Democrat Bryan Weaver, 40, a former Ward 1 advisory neighborhood commissioner, received about 13 percent, while Josh Lopez, 27, also a Democrat, finished fifth, with 7.1 percent. The four other candidates — Tom Brown and Dorothy Douglas, both Democrats; Alan Page of the D.C. Statehood Green Party; and independent Arkan Haile — together received less than 5 percent.
If Orange’s margin holds after final absentee and provisional ballots are counted in 10 days, his victory would be a setback for Brown and Mayor Vincent C. Gray (D), who both endorsed Biddle, 39, but were unable to extensively campaign for him this spring as they tried to contain ethical controversies at City Hall.

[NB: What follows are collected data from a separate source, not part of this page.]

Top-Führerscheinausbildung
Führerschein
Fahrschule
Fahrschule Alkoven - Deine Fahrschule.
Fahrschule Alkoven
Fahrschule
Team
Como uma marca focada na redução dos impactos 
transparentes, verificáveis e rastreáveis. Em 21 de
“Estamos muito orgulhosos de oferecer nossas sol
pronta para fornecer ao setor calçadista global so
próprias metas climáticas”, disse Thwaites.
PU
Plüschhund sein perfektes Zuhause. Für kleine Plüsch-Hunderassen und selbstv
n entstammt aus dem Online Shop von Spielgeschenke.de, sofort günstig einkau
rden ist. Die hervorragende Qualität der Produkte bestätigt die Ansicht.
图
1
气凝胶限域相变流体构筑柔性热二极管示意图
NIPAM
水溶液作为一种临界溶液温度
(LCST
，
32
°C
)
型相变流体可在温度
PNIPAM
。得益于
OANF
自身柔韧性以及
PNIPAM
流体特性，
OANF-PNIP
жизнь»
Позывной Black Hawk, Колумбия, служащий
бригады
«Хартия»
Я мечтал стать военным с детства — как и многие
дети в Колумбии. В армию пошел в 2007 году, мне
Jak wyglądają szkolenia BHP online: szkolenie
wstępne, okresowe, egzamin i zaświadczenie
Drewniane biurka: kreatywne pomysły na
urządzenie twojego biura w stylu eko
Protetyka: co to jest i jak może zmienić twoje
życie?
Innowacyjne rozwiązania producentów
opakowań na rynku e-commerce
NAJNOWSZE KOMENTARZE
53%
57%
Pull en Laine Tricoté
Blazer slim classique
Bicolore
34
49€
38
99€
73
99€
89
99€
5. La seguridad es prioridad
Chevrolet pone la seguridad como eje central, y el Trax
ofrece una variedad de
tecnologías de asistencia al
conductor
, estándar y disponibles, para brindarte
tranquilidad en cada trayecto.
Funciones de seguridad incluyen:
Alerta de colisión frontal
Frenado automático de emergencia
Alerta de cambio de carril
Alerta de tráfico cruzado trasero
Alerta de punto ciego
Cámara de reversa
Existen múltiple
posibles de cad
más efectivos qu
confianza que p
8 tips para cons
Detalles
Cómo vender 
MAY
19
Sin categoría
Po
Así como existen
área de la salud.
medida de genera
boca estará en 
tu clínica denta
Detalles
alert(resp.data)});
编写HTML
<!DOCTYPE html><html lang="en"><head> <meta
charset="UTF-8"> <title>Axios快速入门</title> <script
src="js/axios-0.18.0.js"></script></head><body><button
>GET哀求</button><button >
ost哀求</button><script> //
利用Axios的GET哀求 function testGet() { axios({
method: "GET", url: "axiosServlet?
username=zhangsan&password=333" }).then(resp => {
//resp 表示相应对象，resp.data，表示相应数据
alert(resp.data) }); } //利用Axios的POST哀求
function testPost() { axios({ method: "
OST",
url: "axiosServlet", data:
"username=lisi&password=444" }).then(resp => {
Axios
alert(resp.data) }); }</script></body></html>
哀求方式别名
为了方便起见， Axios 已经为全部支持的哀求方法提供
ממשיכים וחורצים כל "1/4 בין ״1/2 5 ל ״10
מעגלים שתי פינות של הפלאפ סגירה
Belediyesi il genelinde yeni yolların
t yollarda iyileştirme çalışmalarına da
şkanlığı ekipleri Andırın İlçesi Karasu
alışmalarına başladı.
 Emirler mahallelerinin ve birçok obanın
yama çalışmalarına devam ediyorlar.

In an interview after declaring victory before 11 p.m., Orange said his win was a rejection of the city’s leadership. “Georgetown, downtown, Ward 7, Ward 8. They said: ‘You need to back off. We want Orange.’ ”
Orange led even though Mara, 36, who represented Republicans’ best chance in years to win a seat on the 13-member council, carried many majority-white precincts in Capitol Hill and Upper Northwest, where turnout appeared higher than in many other areas.

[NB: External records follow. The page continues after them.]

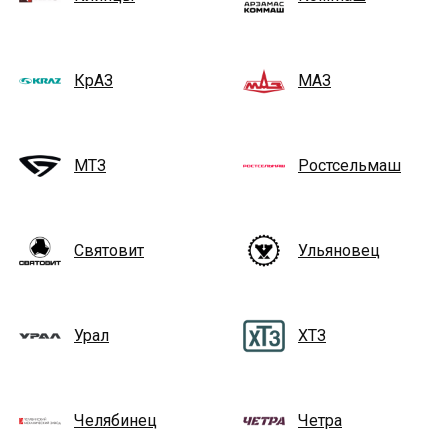
КрАЗ
МАЗ
МТЗ
Ростсельмаш
Святовит
Ульяновец
Урал
ХТЗ
Челябинец
Четра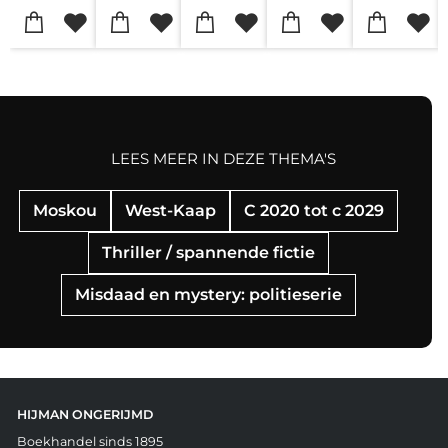
LEES MEER IN DEZE THEMA'S
Moskou
West-Kaap
C 2020 tot c 2029
Thriller / spannende fictie
Misdaad en mystery: politieserie
HIJMAN ONGERIJMD
Boekhandel sinds 1895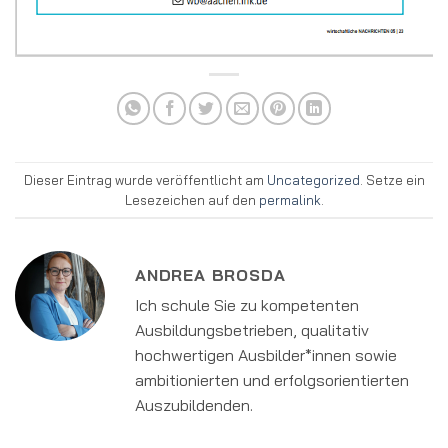
Dieser Eintrag wurde veröffentlicht am
Uncategorized
. Setze ein
Lesezeichen auf den
permalink
.
ANDREA BROSDA
Ich schule Sie zu kompetenten
Ausbildungsbetrieben, qualitativ
hochwertigen Ausbilder*innen sowie
ambitionierten und erfolgsorientierten
Auszubildenden.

Mara, who conceded defeat about 11 p.m. Tuesday, thanked his supporters, saying, “We just came up a little bit short.
“Honestly, there were a lot of good candidates in the race, and take away one of these candidates, we probably could have pulled it off,” Mara, a Ward 1 school board member, told The Washington Post. “At the end of the day, it appears Biddle took votes from me.”

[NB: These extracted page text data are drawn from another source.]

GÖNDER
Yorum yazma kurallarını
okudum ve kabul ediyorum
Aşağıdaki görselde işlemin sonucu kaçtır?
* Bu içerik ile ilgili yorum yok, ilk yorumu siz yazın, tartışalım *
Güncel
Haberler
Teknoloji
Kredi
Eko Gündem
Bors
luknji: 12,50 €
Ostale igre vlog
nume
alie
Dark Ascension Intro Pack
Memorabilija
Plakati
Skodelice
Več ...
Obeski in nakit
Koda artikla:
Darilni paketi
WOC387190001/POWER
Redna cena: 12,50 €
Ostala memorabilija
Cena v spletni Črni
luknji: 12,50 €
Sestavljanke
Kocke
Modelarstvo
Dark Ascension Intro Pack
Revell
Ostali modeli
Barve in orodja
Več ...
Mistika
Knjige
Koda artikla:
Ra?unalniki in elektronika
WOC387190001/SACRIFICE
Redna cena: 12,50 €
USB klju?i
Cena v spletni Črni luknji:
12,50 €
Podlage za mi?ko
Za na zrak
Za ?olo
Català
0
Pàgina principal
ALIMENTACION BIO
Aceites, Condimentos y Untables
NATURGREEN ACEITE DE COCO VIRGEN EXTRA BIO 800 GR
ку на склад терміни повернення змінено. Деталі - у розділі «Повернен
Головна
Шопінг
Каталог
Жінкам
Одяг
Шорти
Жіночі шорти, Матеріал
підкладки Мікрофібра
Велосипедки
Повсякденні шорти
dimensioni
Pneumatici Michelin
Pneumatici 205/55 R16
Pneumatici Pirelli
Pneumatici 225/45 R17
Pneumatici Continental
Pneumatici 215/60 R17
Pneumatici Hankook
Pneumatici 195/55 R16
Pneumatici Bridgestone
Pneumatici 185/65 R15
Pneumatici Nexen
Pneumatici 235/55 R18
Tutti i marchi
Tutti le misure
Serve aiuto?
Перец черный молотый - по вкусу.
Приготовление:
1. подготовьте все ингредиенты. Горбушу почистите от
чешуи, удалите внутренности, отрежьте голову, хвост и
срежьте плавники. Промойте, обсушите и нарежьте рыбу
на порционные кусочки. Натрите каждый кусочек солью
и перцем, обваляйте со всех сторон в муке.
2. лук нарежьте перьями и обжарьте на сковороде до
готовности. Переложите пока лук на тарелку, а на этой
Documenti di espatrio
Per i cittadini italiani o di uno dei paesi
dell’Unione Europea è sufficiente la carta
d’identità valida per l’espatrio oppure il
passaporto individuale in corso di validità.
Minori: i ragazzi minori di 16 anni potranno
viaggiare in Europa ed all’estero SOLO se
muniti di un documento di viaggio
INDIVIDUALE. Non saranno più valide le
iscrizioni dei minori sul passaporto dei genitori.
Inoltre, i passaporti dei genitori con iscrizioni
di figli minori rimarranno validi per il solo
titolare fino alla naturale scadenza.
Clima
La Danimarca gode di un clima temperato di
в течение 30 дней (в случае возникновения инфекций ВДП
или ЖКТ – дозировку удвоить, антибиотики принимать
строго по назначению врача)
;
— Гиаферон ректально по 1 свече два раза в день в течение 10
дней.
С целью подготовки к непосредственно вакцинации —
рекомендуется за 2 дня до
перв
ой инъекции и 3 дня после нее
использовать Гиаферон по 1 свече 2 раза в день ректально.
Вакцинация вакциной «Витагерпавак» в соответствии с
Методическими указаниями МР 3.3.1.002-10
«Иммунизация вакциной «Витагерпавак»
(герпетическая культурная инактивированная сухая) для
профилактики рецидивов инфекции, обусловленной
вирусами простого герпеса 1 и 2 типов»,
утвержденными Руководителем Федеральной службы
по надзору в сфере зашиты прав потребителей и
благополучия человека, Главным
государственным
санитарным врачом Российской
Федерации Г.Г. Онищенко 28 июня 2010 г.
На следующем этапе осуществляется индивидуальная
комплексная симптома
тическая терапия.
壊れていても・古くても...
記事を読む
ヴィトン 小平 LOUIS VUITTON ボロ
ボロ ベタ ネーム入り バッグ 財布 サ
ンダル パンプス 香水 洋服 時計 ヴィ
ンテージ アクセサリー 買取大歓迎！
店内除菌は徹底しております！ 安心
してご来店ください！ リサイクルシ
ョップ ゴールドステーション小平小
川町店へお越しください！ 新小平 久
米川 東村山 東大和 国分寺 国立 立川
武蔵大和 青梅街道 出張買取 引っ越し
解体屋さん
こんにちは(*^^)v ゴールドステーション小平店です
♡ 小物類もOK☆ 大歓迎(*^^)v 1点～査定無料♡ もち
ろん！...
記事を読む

Biddle, who noted that he was in the race before Mara, said: “I’m disappointed by the outcome. I’m certainly proud of the effort I, my campaign team and volunteers put in running an energetic first [council] campaign.”
Orange, 54, had little opposition in majority-black neighborhoods in Northeast and Southeast, where his support proved too much for Mara or Biddle to overcome.
He performed surprisingly well in Ward 4, where many upper-income African Americans live and which is home territory to Biddle.
Orange, an accountant and lawyer who lost to Brown in the race for council chairman last year, campaigned as an experienced lawmaker who would help the council balance the budget while being a check on some of the chairman’s influence.
But Orange, who represented Ward 5 on the council from 1999 to 2007, will be returning to a body on which he appears to have few friends. In addition to Gray and Brown, six other council members endorsed Biddle. Several council members expressed reservations about Orange returning.